Een andere tak van onderzoek betreft de prebiotica. „Misschien is dat nog een betere strategie”, zegt Degener. „Dat zijn middelen die ervoor zorgen dat het substraat waarin de bacteriën in de darm groeien, goed blijft. Het is nog speculatief, maar zeker de moeite waard om naar te kijken”.

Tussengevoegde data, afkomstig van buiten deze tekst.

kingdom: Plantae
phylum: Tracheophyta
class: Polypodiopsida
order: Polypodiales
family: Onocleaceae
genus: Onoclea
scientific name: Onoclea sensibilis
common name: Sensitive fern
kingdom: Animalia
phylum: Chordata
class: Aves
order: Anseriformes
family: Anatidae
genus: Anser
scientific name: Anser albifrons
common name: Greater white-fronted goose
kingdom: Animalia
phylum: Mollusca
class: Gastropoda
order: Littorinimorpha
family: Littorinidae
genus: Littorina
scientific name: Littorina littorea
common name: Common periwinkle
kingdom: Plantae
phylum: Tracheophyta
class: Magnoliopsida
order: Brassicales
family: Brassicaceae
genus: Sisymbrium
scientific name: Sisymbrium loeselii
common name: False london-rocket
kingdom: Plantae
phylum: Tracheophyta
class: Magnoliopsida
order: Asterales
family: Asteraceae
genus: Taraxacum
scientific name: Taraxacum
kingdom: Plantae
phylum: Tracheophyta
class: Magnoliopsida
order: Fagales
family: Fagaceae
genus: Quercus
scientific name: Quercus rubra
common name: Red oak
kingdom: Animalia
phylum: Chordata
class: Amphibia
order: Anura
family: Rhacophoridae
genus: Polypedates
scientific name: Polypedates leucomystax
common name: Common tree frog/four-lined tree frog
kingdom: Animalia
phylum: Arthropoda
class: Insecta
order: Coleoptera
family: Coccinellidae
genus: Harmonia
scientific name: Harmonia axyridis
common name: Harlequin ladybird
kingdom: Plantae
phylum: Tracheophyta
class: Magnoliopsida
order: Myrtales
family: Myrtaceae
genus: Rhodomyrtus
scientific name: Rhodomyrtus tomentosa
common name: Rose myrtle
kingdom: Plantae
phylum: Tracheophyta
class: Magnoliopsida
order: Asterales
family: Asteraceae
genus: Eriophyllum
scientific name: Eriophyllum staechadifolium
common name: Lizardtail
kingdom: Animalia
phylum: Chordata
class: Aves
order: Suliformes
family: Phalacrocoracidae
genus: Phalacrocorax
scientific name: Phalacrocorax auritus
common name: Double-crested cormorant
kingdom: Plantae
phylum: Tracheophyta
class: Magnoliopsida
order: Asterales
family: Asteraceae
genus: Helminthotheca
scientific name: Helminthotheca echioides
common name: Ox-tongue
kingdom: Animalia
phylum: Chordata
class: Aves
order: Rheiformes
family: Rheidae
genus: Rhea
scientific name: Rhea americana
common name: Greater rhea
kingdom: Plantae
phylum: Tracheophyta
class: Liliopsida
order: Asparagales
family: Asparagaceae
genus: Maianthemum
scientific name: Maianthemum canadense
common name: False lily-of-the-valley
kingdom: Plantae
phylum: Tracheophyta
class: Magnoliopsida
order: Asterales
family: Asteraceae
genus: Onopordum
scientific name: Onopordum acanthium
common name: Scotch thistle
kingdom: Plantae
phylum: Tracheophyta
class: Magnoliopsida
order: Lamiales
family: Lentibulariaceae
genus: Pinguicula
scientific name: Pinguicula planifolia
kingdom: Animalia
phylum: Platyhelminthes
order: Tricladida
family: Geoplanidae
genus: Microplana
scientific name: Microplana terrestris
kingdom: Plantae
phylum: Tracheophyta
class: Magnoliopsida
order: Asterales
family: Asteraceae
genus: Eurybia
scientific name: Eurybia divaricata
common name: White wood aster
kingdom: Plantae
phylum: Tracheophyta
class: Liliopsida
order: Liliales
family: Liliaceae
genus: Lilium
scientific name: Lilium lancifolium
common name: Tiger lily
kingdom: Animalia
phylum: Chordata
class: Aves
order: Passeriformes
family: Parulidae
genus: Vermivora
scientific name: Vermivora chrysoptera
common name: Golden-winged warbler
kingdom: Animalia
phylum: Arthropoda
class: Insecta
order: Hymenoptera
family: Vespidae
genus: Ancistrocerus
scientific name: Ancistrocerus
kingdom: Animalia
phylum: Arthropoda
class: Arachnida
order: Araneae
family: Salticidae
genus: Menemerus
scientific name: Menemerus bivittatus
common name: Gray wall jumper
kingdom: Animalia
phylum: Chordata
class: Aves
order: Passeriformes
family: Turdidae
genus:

Voor de nabije toekomst voorziet Degener een groei van technische mogelijkheden om snel de microbiologische toestand van de patiënt in kaart te brengen. Ook verwacht hij dat op moleculair niveau nieuwe strategieën worden ontwikkeld om de resistentieproblematiek te bestrijden. Verder zijn er nieuwe geneesmiddelen gekomen die een gestoorde immuniteit, bijvoorbeeld door het ontbreken van witte bloedlichaampjes, kunnen helpen herstellen. Dit laatste hoort tot het terrein van de hematologie en de immunologie.

Beleid breed inzetten
Degener benadrukt dat het antibioticabeleid breed gevoerd moet worden. Ook de agrarische sector dient daarbij te worden betrokken. Wij leven tenslotte niet in een steriele wereld. Voortdurend vindt er uitwisseling plaats van bacteriën en hun genetisch materiaal, tussen het milieu van de mens, van het dier en zijn omgeving, waarvan mest en oppervlaktewater twee voorbeelden zijn. Ook buiten het geneeskundige traject worden antibiotica toegepast bijvoorbeeld als zogenaamde groeibevorderaars van het vee. Als toevoeging in veevoer kunnen antibiotica tot 10 procent aan groeibevordering bijdragen. „Ook dit levert een bijdrage aan de introductie van resistente stammen in ons milieu”, aldus Degener. „Gezamenlijke inspanning is nodig om te komen tot beperking en regulering in alle sectoren waarin antibiotica worden gebruikt. Ons doel moet zijn het tot staan brengen, of nog beter het terugdringen van de resistentieproblematiek en het tegengaan van verspreiding van ongevoelige bacteriën”.